|M.Sc Student||Polonsky Inna|
|Subject||Role of MicroRNAs in Regulation of Apoptosis in B|
|Department||Department of Medicine||Supervisor||Professor Doron Melamed|
microRNAs are small non-coding post-transcriptional regulatory molecules that control gene expression. They are transcribed as primary transcripts and undergo processing both in the nucleus and cytoplasm by the endonucleases Drosha and Dicer, respectively, to form mature transcripts. They act by binding to a complementary sequence in the 3’ untranslated region of their mRNA target gene to repress translation or promote degradation of the targeted mRNA. Numerous studies have demonstrated that miRNAs are critical regulators of B cell development and function. Previous bioinformatic analysis in our lab revealed three miRNAs that are differentially expressed in immature versus mature B cells. In this work we sought out to determine the role of these miRNAs in regulating B cell development and fate decisions.
We first studied the role of miR181a in immature and mature B cells. miR181a is highly expressed in immature B cells and downregulated in mature B cells. Since the transition of immature to mature is limited by negative selection mechanisms, we speculated that miR181a regulates expression of genes controlling cell fate. Here we show that the expression of the anti-apoptotic protein Bcl-2 is regulated by miR181a throughout B cell development and activation. Ectopic expression of miR181a in the immature B cell WEHI 231 model resulted in downregulation of Bcl-2 and increased apoptosis imposed by B cell receptor (BCR) ligation. In mature splenic B cells, we found that miR181a is upregulated following stimulation of the BCR, and Bcl-2 protein is subsequently downregulated. Our studies fail to show that miR181a is involved in FAS-mediated apoptosis.
Our second aim was to determine the role of miR29a in mature B cells. Based on published miRNA data sets and miRNA target prediction software, we hypothesized that with B cell maturation, miR29a replaces miR19b in controlling expression of Pten and the consequential activation of PI3K, which is the main signalling pathway controlling B cell survival. We first show that loss of Dicer sensitizes splenic B cells to BCR-mediated apoptosis, demonstrating that miRNAs are important for mature B cell survival. In further experiments we validate that miR19b decreases with B cell maturation, while miR29a is upregulated. We show that inhibition of endogenous miR29a in splenic B cells, elevates Pten expression and downregulates PI3K activity. Yet, we were unable to show that inhibition of miR29a sensitizes splenic B cells to BCR-mediated apoptosis.

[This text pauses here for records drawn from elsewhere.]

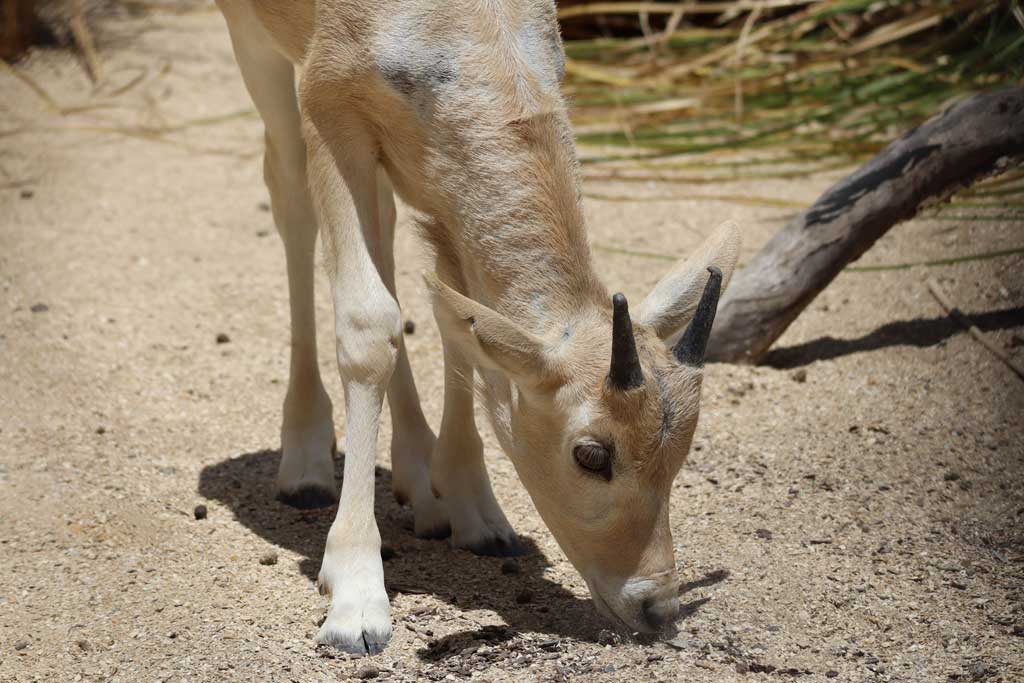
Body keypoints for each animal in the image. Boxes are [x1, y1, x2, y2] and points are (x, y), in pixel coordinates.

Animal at [216, 0, 741, 655]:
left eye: (683, 446)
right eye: (591, 454)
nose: (655, 606)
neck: (459, 27)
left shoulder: (442, 184)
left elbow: (453, 316)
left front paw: (478, 514)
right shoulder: (329, 106)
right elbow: (367, 324)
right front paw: (357, 602)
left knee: (385, 231)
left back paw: (421, 482)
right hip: (255, 48)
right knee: (289, 193)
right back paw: (306, 465)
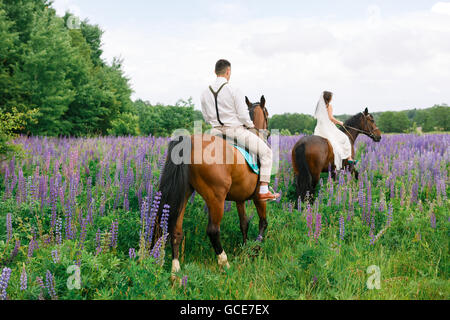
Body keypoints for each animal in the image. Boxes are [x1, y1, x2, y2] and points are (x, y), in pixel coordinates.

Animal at [156, 95, 270, 280]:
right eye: (267, 114)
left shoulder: (239, 199)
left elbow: (244, 223)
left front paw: (245, 247)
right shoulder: (259, 198)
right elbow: (263, 223)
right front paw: (254, 250)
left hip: (184, 194)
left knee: (175, 229)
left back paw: (175, 271)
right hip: (216, 198)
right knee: (213, 230)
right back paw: (225, 264)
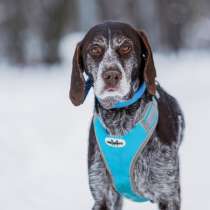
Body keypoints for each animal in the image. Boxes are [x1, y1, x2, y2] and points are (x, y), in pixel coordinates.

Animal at [68, 21, 184, 210]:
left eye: (126, 47)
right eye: (95, 49)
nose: (111, 75)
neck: (119, 118)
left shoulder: (168, 195)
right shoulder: (102, 196)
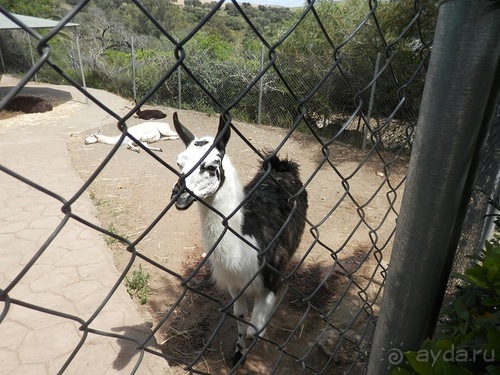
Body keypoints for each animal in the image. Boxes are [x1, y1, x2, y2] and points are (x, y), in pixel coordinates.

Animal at [170, 113, 306, 368]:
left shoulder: (269, 279)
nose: (178, 195)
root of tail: (282, 167)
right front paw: (238, 356)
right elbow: (241, 321)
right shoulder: (236, 287)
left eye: (211, 166)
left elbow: (255, 328)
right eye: (179, 164)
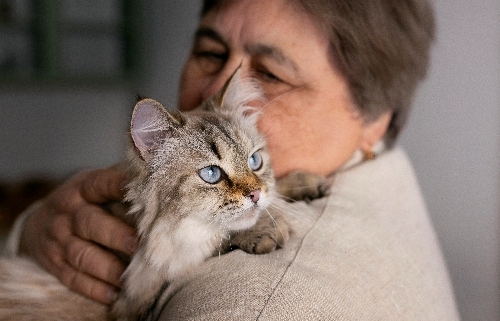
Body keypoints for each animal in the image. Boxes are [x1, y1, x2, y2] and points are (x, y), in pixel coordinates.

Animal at [0, 70, 294, 320]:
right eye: (211, 174)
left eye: (255, 161)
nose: (255, 194)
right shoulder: (138, 288)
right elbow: (213, 240)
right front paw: (268, 228)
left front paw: (297, 184)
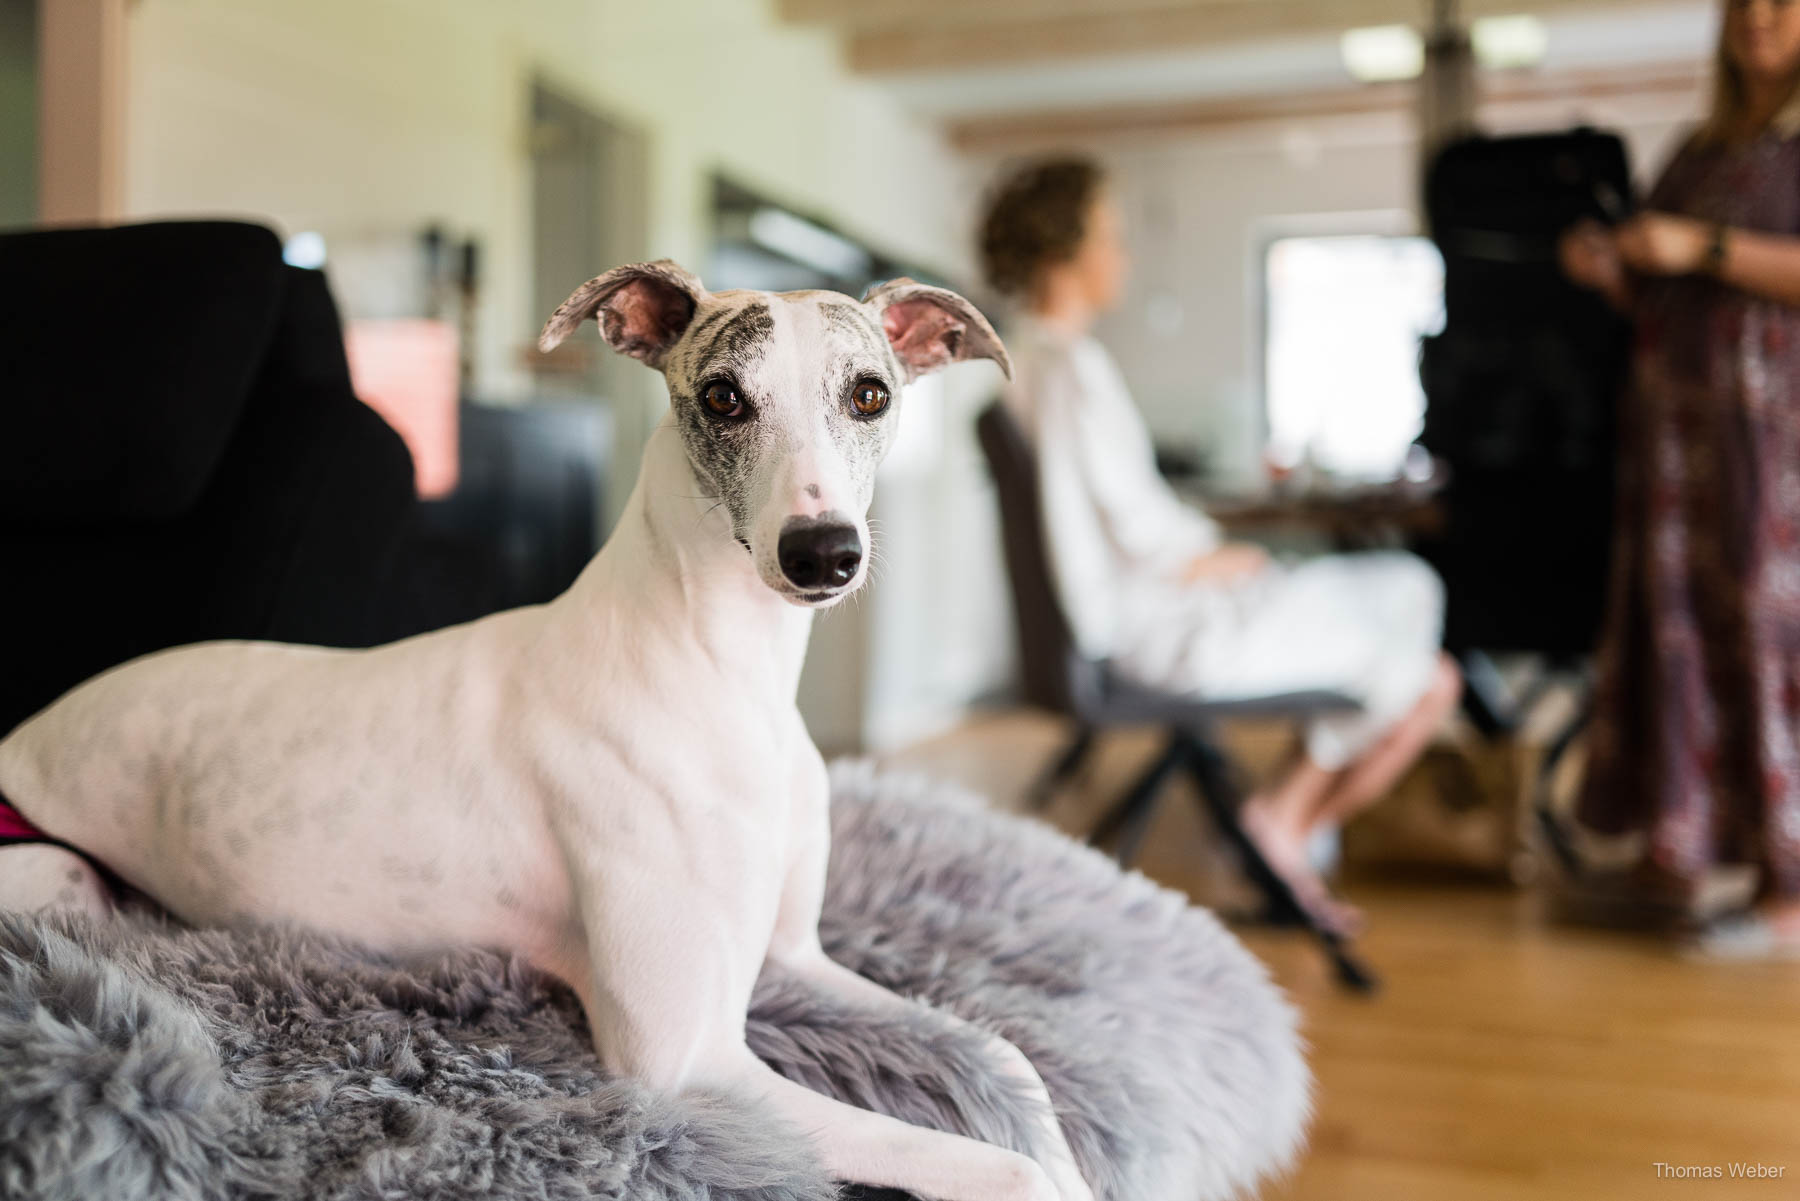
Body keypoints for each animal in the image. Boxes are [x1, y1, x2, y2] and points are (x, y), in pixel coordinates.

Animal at [0, 262, 1094, 1201]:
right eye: (724, 399)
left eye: (869, 394)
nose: (823, 553)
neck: (717, 673)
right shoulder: (688, 1061)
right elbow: (998, 1165)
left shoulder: (797, 957)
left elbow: (1004, 1051)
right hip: (60, 879)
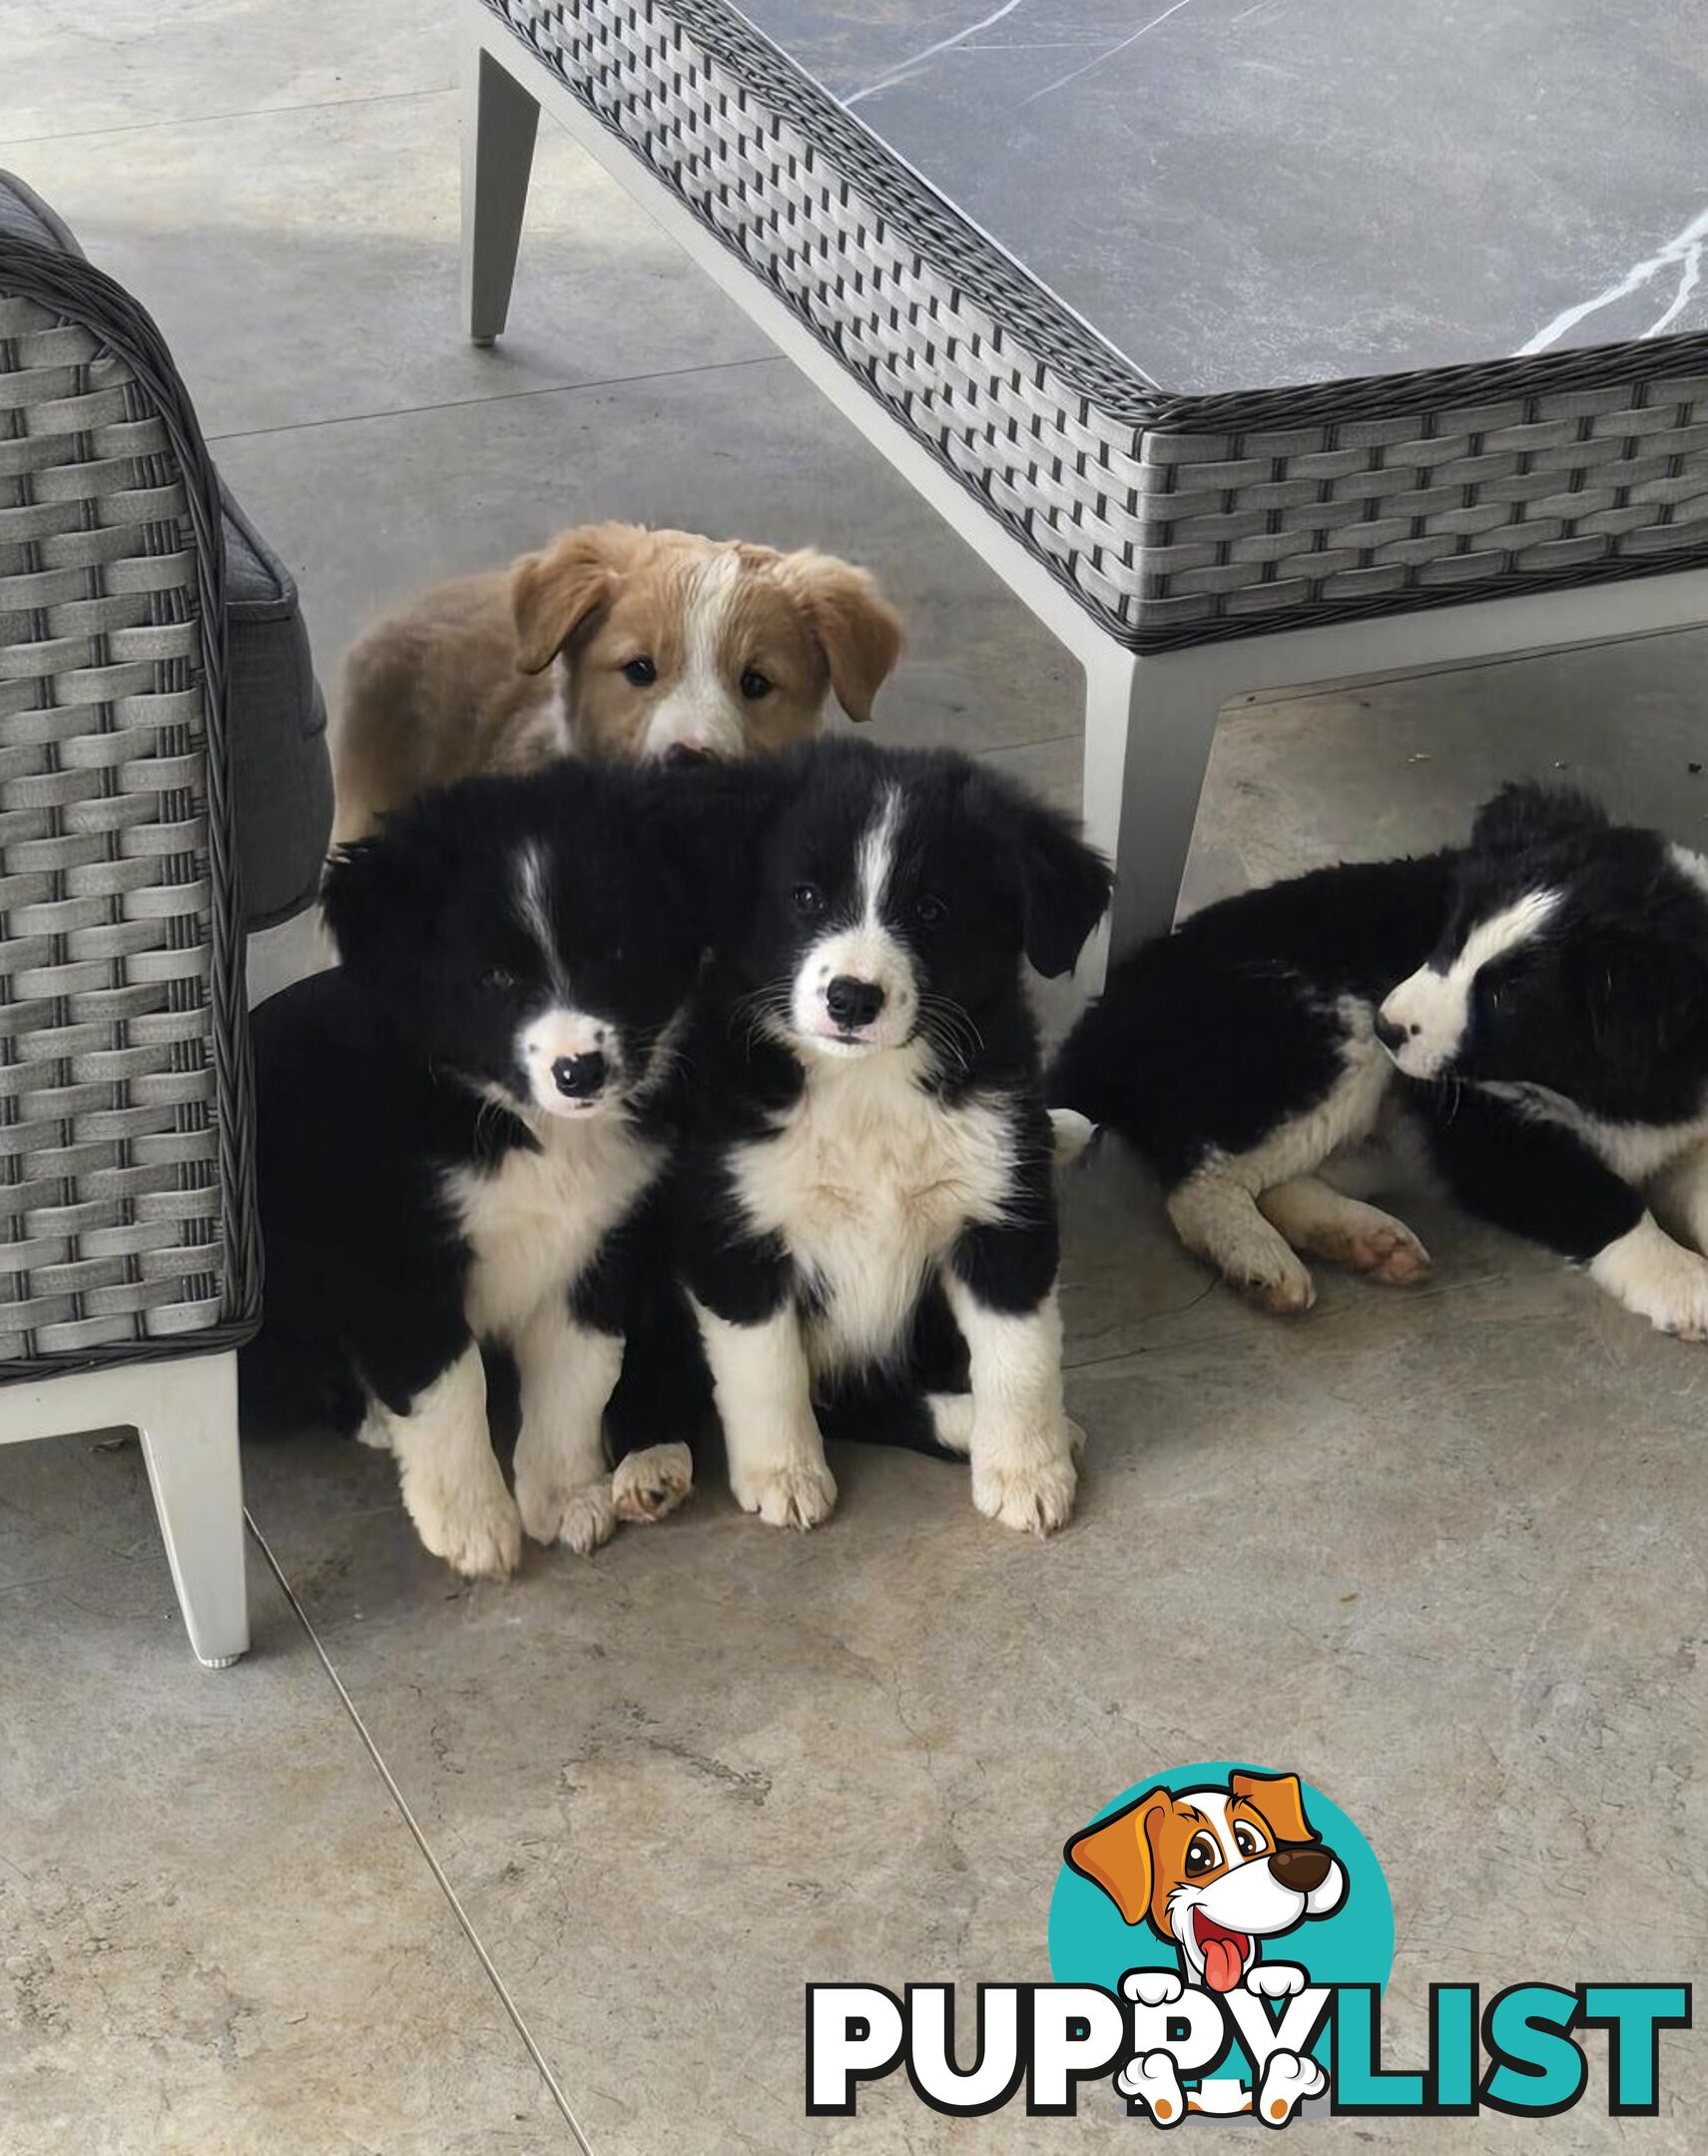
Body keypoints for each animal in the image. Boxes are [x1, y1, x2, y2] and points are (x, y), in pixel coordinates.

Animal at [248, 767, 698, 1578]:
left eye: (615, 953)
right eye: (492, 977)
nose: (579, 1071)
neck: (523, 1127)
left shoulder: (604, 1244)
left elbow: (579, 1372)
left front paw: (565, 1496)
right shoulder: (394, 1264)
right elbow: (448, 1385)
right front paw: (472, 1525)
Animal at [673, 737, 1112, 1534]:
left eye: (932, 910)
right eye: (805, 897)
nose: (851, 998)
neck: (865, 1089)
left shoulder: (1001, 1212)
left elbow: (1021, 1356)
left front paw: (1027, 1471)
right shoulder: (731, 1228)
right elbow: (766, 1366)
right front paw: (783, 1472)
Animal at [1047, 785, 1707, 1337]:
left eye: (1504, 998)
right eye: (1450, 938)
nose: (1390, 1024)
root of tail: (1109, 1010)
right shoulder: (1482, 1128)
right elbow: (1599, 1195)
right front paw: (1684, 1282)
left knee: (1281, 1181)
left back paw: (1365, 1239)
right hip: (1325, 1040)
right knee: (1201, 1176)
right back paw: (1262, 1260)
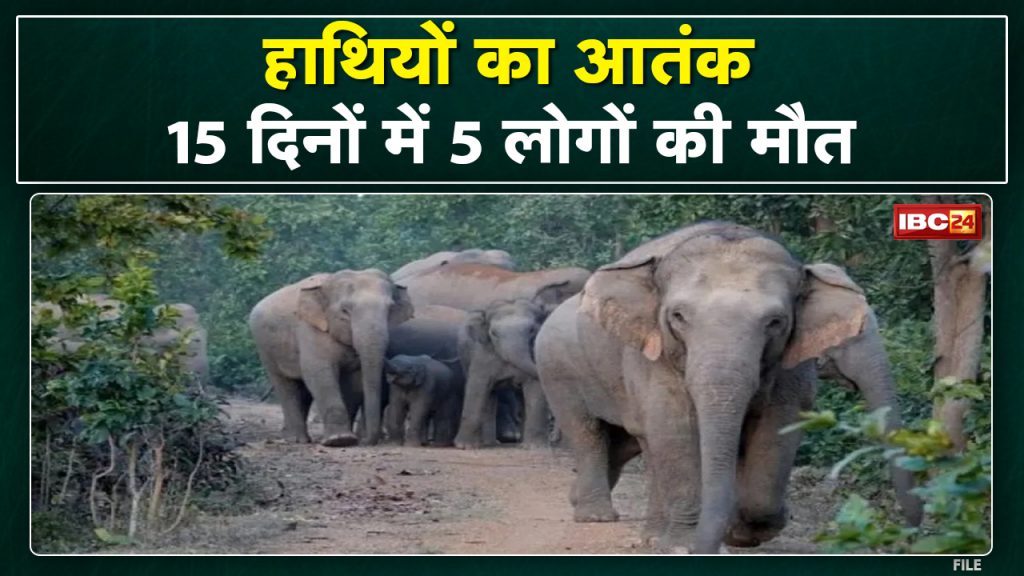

In the third part of our study, we aimed to determine a target gene for miR150 in B cells. miR150 is highly expressed in mature B cells, but not in their progenitors. Previous studies have demonstrated that premature expression of miR150 blocks B cell development via targeting the transcription factor c-Myb. We suggest here an additional mechanism by which miR150 expression blocks B cell development through targeting the transcription factor Foxp1 and suppressing V(D)J recombination. We show that Foxp1 is downregulated in 38c-13 cells overexpressing miR150 and demonstrate that Foxp1 overexpression rescues B cell development from miR150 mediated block.
Overall, our study demonstrates the importance of these three miRNAs in regulating B cell fate decisions.